La Photorealistic Graphic Mod di DOOM 2016 aggiunge il Ray Tracing al capolavoro di Bethesda. Guardiamola in azione in questo filmato.

VIDEO di Luca Forte   —   20/02/2020

La Photorealistic Graphic Mod di DOOM 2016 aggiunge il ray tracing al capolavoro di Bethesda. Guardiamola in azione in 4K e 30 fotogrammi al secondo in questo filmato.

Questa modo di DOOM è stata realizzata da Giulio alias MassiHancer. Il suo obiettivo era quello di ottenere la stessa qualità mostrata nel video E3 del 2015. Secondo Giulio quella build era notevolmente superiore al gioco finale. Per questo motivo ha messo mano sul livello: "la Fonderia", ovvero quello mostrato nel video di presentazione dell'E3 2015.

Per raggiungere il risultato sperato ha lavorato con il programma "Reshade" con combinazioni di effetti e tonemap e sull'illuminazione, con l'aggiunta di effetti cinematografici, tra cui Soft-shadows, fumo volumetrico e Color Grading. Ha poi aggiunto anche i nuovissimi "RT Shader" Beta di Pascal Glitcher.

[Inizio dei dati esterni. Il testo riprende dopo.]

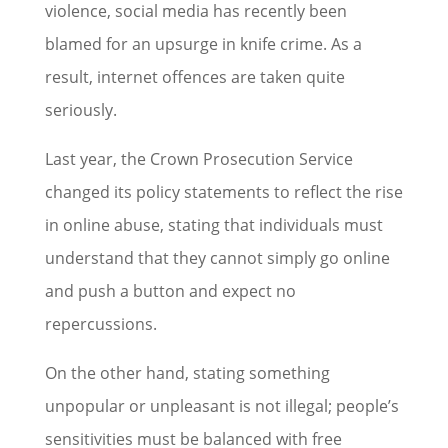
violence, social media has recently been
blamed for an upsurge in knife crime. As a
result, internet offences are taken quite
seriously.
Last year, the Crown Prosecution Service
changed its policy statements to reflect the rise
in online abuse, stating that individuals must
understand that they cannot simply go online
and push a button and expect no
repercussions.
On the other hand, stating something
unpopular or unpleasant is not illegal; people’s
sensitivities must be balanced with free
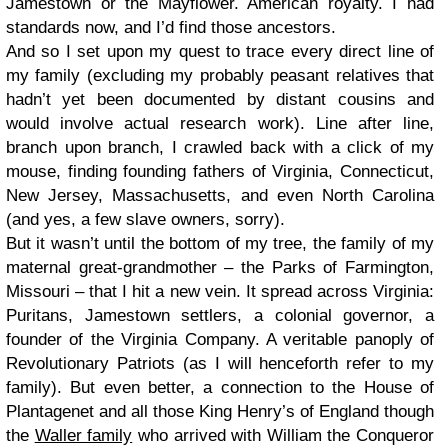
Jamestown or the Mayflower. American royalty. I had
standards now, and I’d find those ancestors.
And so I set upon my quest to trace every direct line of
my family (excluding my probably peasant relatives that
hadn’t yet been documented by distant cousins and
would involve actual research work). Line after line,
branch upon branch, I crawled back with a click of my
mouse, finding founding fathers of Virginia, Connecticut,
New Jersey, Massachusetts, and even North Carolina
(and yes, a few slave owners, sorry).
But it wasn’t until the bottom of my tree, the family of my
maternal great-grandmother – the Parks of Farmington,
Missouri – that I hit a new vein. It spread across Virginia:
Puritans, Jamestown settlers, a colonial governor, a
founder of the Virginia Company. A veritable panoply of
Revolutionary Patriots (as I will henceforth refer to my
family). But even better, a connection to the House of
Plantagenet and all those King Henry’s of England though
the
Waller family
who arrived with William the Conqueror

Con questi strumenti Giulio è riuscito a ricreare l'effetto della "Global illumination" e delle riflessioni realistiche portando il gioco al limite delle possibilità grafiche per una singola scheda RTX 2080 TI, quella utilizzata come benchmark per far girare il gioco.

Tutti gli elementi del gioco sono stati migliorati, a partire dall'illuminazione, i riflessi sulle superficie, il fumo volumetrico, effetti particellari, il Color Grading fino ad arrivare al Blur e al DOF dinamico.

MassiHancer avrebbe potuto spingere ulteriormente la grafica e l'illuminazione, ma la potenza dell'hardware non sarebbe stata sufficiente a mantenere i 30 fps stabili in 4k. Forse una volta che gli RT Shader usciranno dalla fase di Beta potranno garantire prestazioni migliori.

Al momento tutto questo gira sempre sopra 30 fps stabili e in tempo reale in 4K con una GeForce RTX 2080 Ti senza aliasing.

Cosa ne pensate? Ha fatto un bel lavoro?